== Segment start ==

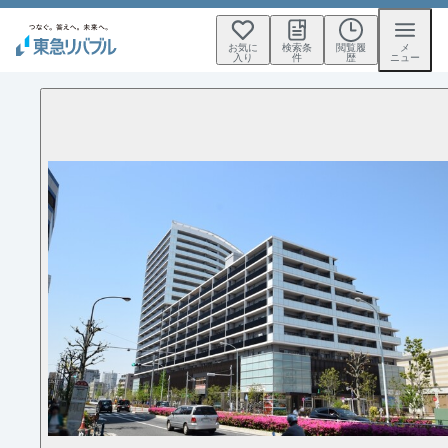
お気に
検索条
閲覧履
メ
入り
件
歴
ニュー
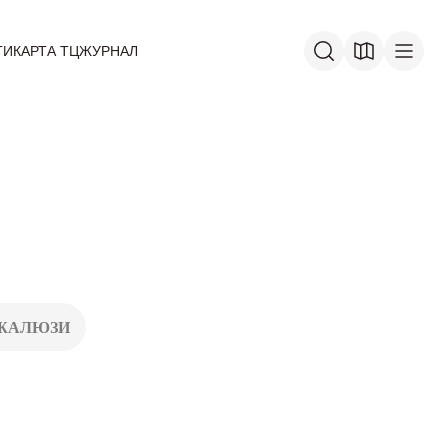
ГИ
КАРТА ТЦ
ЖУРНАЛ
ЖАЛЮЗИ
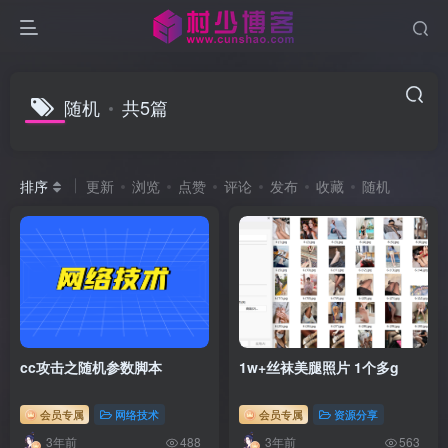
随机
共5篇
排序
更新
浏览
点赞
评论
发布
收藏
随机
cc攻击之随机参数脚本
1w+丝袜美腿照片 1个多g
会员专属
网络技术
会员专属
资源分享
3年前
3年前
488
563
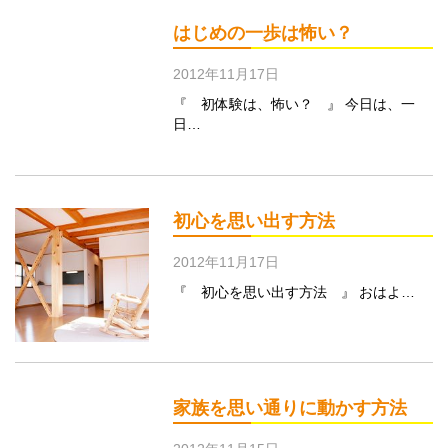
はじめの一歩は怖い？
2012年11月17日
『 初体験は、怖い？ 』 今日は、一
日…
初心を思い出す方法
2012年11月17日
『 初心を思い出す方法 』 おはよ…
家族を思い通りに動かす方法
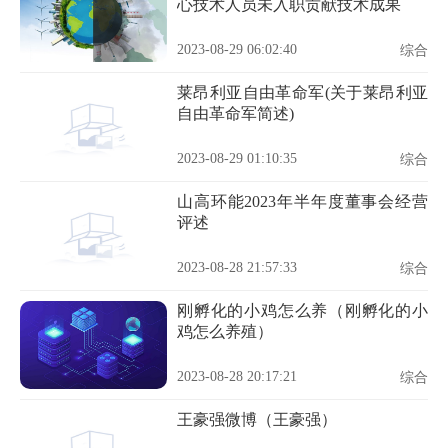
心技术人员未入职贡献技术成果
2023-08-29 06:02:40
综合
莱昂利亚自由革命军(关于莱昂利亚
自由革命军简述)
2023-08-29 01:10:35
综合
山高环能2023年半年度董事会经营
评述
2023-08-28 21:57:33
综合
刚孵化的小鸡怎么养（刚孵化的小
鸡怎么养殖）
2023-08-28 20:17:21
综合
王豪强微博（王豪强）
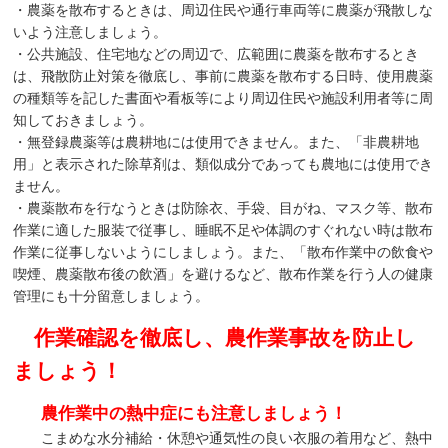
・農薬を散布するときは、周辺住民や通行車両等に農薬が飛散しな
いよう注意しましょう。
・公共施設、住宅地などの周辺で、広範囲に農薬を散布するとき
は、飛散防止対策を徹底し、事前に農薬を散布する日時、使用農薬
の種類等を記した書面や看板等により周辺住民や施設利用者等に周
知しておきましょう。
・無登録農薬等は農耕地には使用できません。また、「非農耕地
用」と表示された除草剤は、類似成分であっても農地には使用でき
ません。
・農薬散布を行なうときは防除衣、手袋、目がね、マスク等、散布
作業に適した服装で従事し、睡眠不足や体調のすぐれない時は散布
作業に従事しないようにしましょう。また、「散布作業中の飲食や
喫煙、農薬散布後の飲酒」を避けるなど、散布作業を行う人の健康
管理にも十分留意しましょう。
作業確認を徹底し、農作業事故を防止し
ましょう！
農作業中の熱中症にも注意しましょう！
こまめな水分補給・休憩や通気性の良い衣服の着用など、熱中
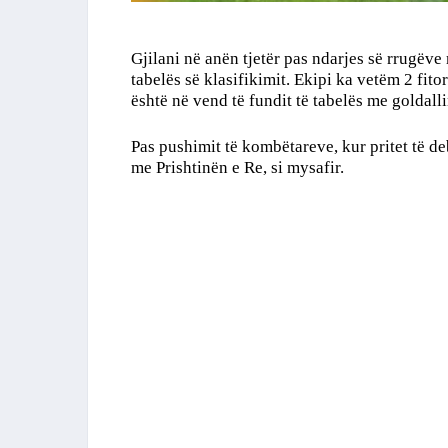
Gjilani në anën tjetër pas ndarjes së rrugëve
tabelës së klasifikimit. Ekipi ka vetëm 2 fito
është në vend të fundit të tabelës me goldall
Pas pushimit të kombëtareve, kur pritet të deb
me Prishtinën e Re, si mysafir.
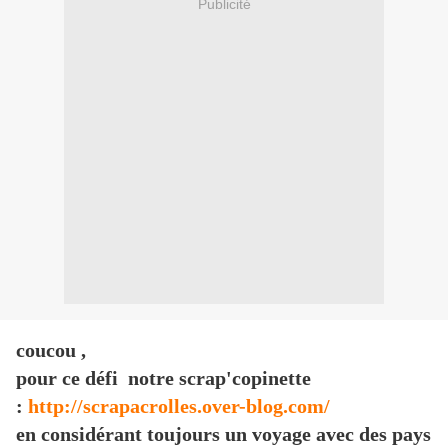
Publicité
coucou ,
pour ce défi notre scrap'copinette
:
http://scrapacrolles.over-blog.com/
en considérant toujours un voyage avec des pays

== Segment end ==

Extract every line above, keeping each one word for word, and leave the pictures out of your answer.

お気に
検索条
閲覧履
メ
入り
件
歴
ニュー
ГИ
КАРТА ТЦ
ЖУРНАЛ
ЖАЛЮЗИ
随机
共5篇
排序
更新
浏览
点赞
评论
发布
收藏
随机
cc攻击之随机参数脚本
1w+丝袜美腿照片 1个多g
会员专属
网络技术
会员专属
资源分享
3年前
3年前
488
563
はじめの一歩は怖い？
2012年11月17日
『 初体験は、怖い？ 』 今日は、一
日…
初心を思い出す方法
2012年11月17日
『 初心を思い出す方法 』 おはよ…
家族を思い通りに動かす方法
心技术人员未入职贡献技术成果
2023-08-29 06:02:40
综合
莱昂利亚自由革命军(关于莱昂利亚
自由革命军简述)
2023-08-29 01:10:35
综合
山高环能2023年半年度董事会经营
评述
2023-08-28 21:57:33
综合
刚孵化的小鸡怎么养（刚孵化的小
鸡怎么养殖）
2023-08-28 20:17:21
综合
王豪强微博（王豪强）
・農薬を散布するときは、周辺住民や通行車両等に農薬が飛散しな
いよう注意しましょう。
・公共施設、住宅地などの周辺で、広範囲に農薬を散布するとき
は、飛散防止対策を徹底し、事前に農薬を散布する日時、使用農薬
の種類等を記した書面や看板等により周辺住民や施設利用者等に周
知しておきましょう。
・無登録農薬等は農耕地には使用できません。また、「非農耕地
用」と表示された除草剤は、類似成分であっても農地には使用でき
ません。
・農薬散布を行なうときは防除衣、手袋、目がね、マスク等、散布
作業に適した服装で従事し、睡眠不足や体調のすぐれない時は散布
作業に従事しないようにしましょう。また、「散布作業中の飲食や
喫煙、農薬散布後の飲酒」を避けるなど、散布作業を行う人の健康
管理にも十分留意しましょう。
作業確認を徹底し、農作業事故を防止し
ましょう！
農作業中の熱中症にも注意しましょう！
こまめな水分補給・休憩や通気性の良い衣服の着用など、熱中
Gjilani në anën tjetër pas ndarjes së rrugëve
tabelës së klasifikimit. Ekipi ka vetëm 2 fito
është në vend të fundit të tabelës me goldall
Pas pushimit të kombëtareve, kur pritet të deb
me Prishtinën e Re, si mysafir.
Publicité
coucou ,
pour ce défi notre scrap'copinette
:
http://scrapacrolles.over-blog.com/
en considérant toujours un voyage avec des pays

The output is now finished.